--- Task objective ---
Look through the listing for the string "knee" and copy out every line that holds it.

--- Given information ---
▽
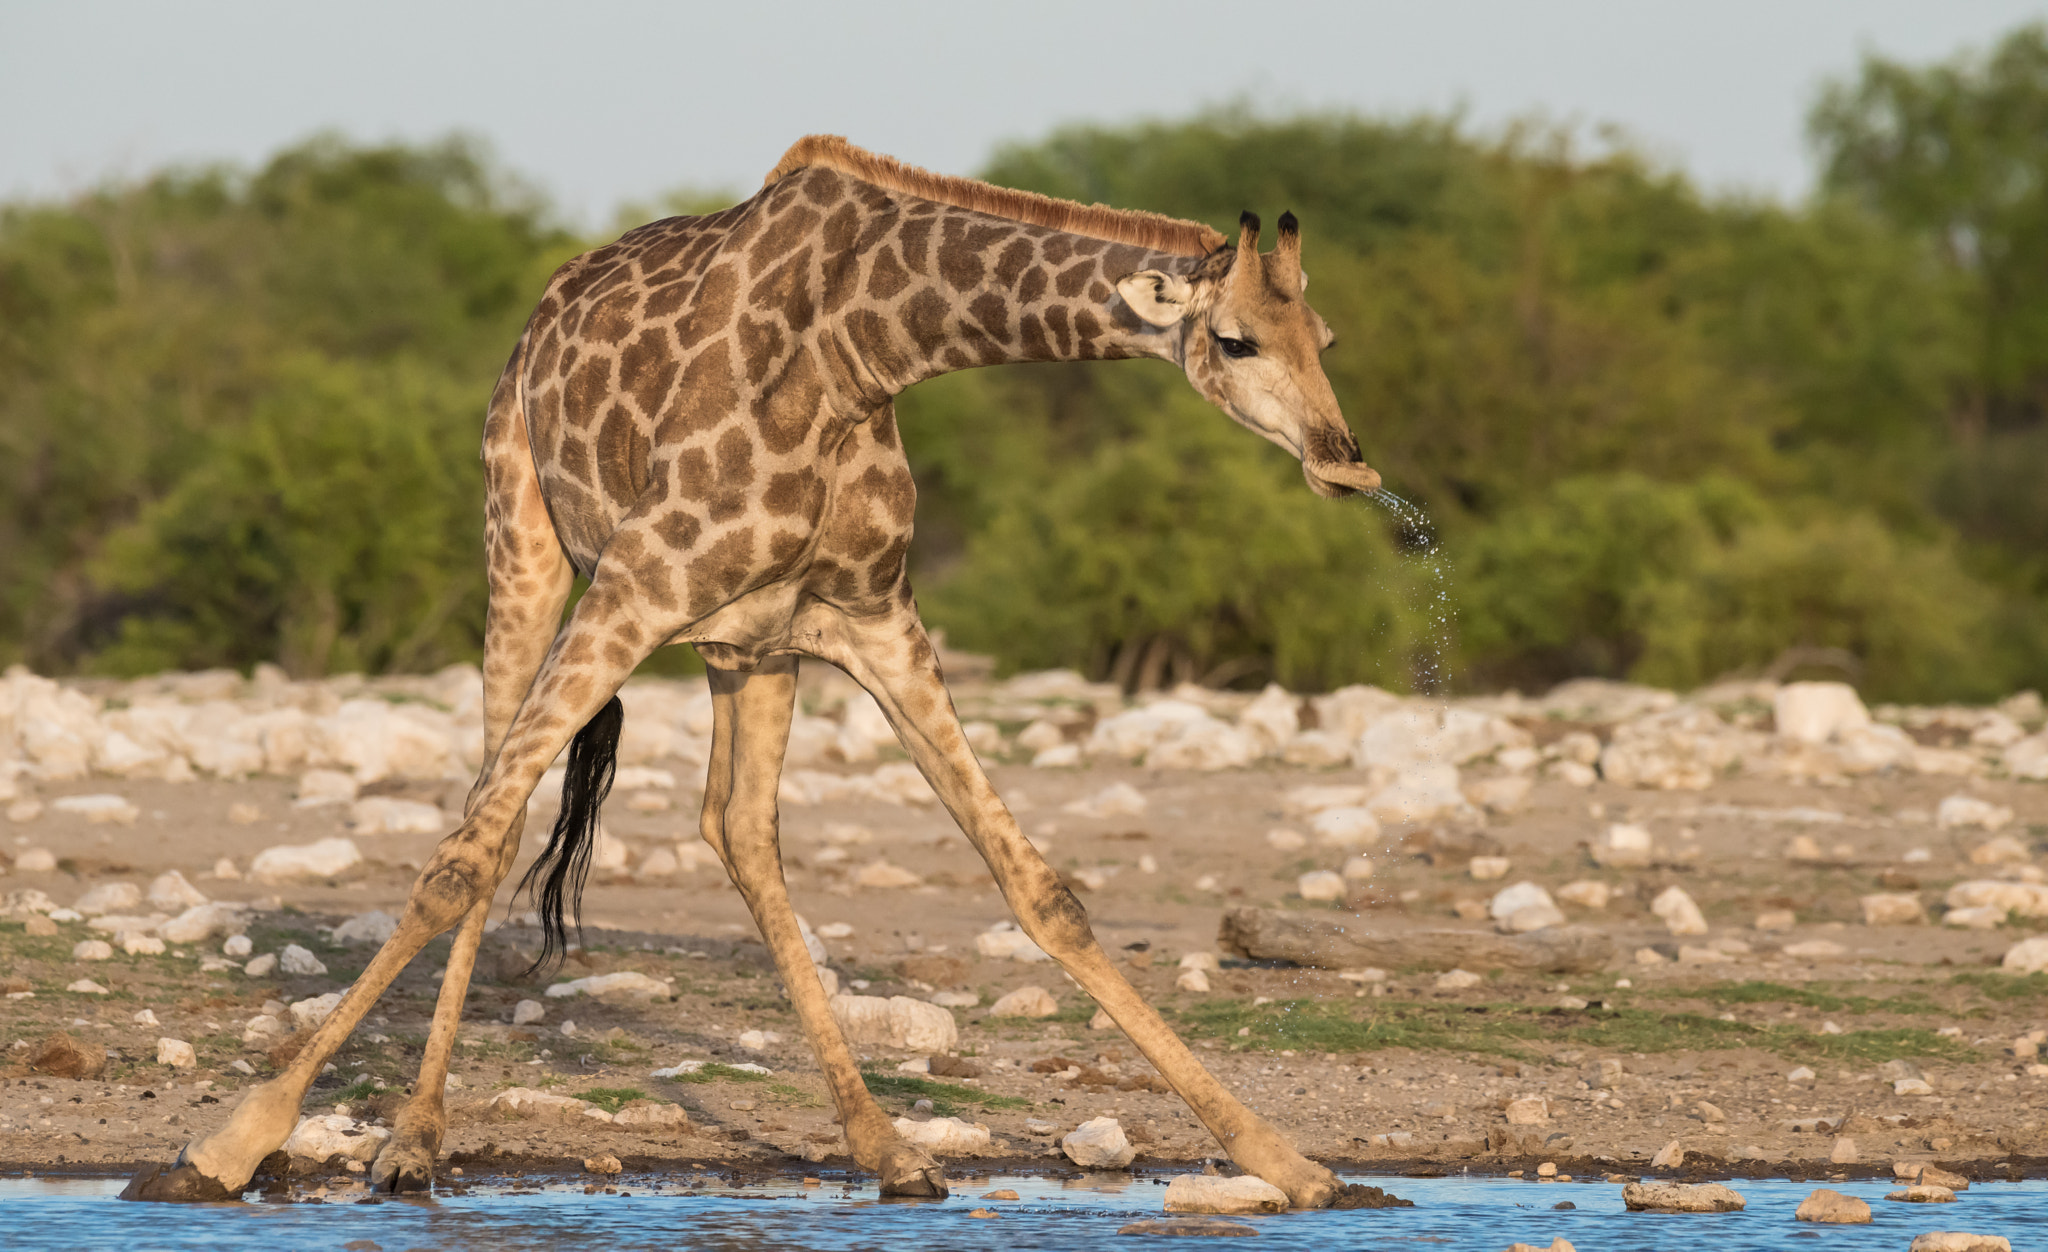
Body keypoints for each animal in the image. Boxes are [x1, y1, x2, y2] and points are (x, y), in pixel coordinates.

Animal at [119, 137, 1384, 1213]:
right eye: (1236, 341)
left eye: (1325, 337)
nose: (1345, 463)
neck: (868, 346)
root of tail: (542, 308)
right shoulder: (636, 584)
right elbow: (458, 859)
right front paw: (221, 1145)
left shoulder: (870, 615)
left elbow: (1038, 888)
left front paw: (1292, 1161)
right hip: (522, 548)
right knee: (495, 815)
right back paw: (413, 1142)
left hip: (746, 648)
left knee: (733, 826)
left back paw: (888, 1149)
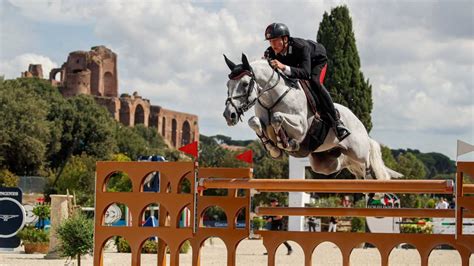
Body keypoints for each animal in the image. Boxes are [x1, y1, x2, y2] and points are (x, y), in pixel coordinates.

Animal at [222, 52, 400, 180]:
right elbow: (254, 122)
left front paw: (286, 143)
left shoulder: (301, 127)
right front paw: (273, 148)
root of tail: (359, 123)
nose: (229, 115)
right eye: (228, 85)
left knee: (368, 158)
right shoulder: (261, 119)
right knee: (345, 164)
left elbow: (277, 117)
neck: (272, 96)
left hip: (358, 149)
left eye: (245, 84)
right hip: (325, 162)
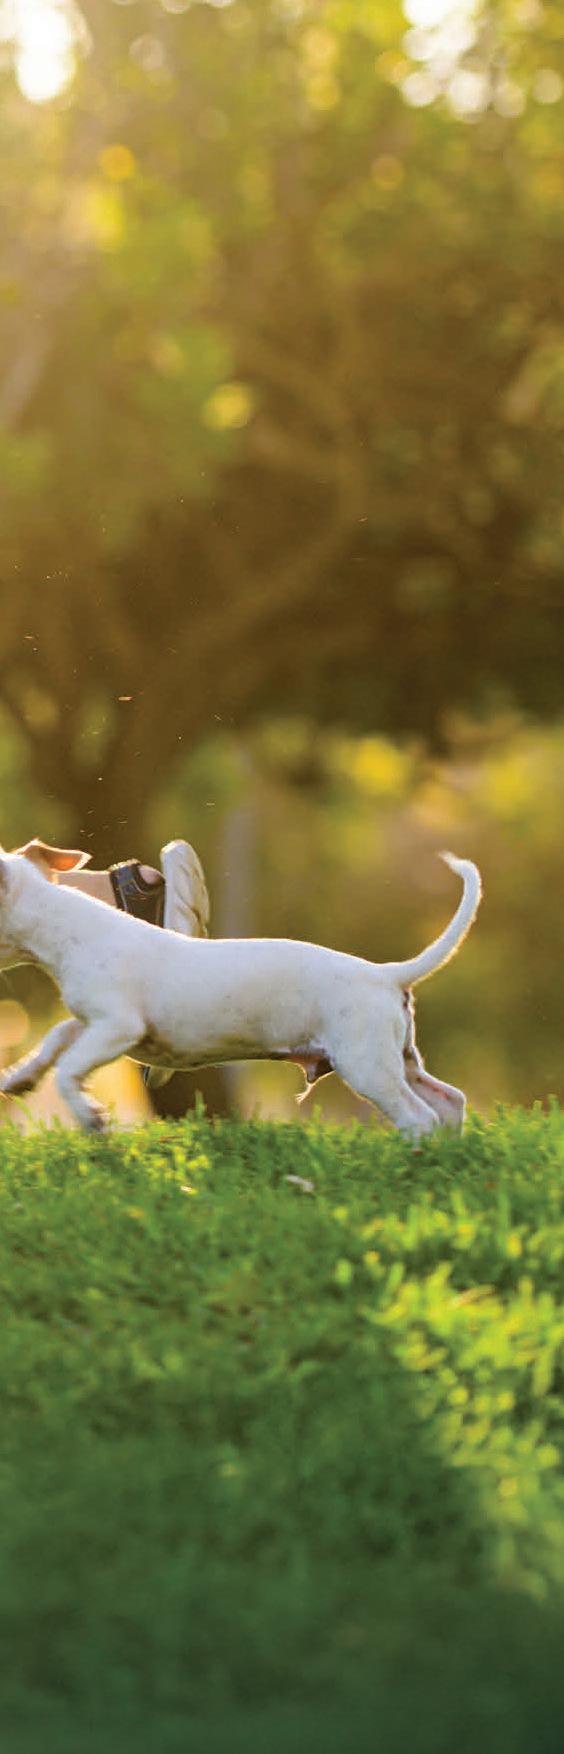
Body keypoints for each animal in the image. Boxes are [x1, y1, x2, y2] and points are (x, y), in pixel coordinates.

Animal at [0, 844, 481, 1136]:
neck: (60, 923)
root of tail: (385, 975)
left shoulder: (118, 1026)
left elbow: (68, 1068)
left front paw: (90, 1116)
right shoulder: (91, 1023)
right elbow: (55, 1039)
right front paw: (19, 1077)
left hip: (367, 1065)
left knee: (419, 1117)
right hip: (399, 1060)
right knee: (450, 1102)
△
--- Answer section ---
right knee: (495, 815)
left knee: (733, 826)
left knee: (368, 158)
right knee: (345, 164)
left knee: (419, 1117)
right knee: (450, 1102)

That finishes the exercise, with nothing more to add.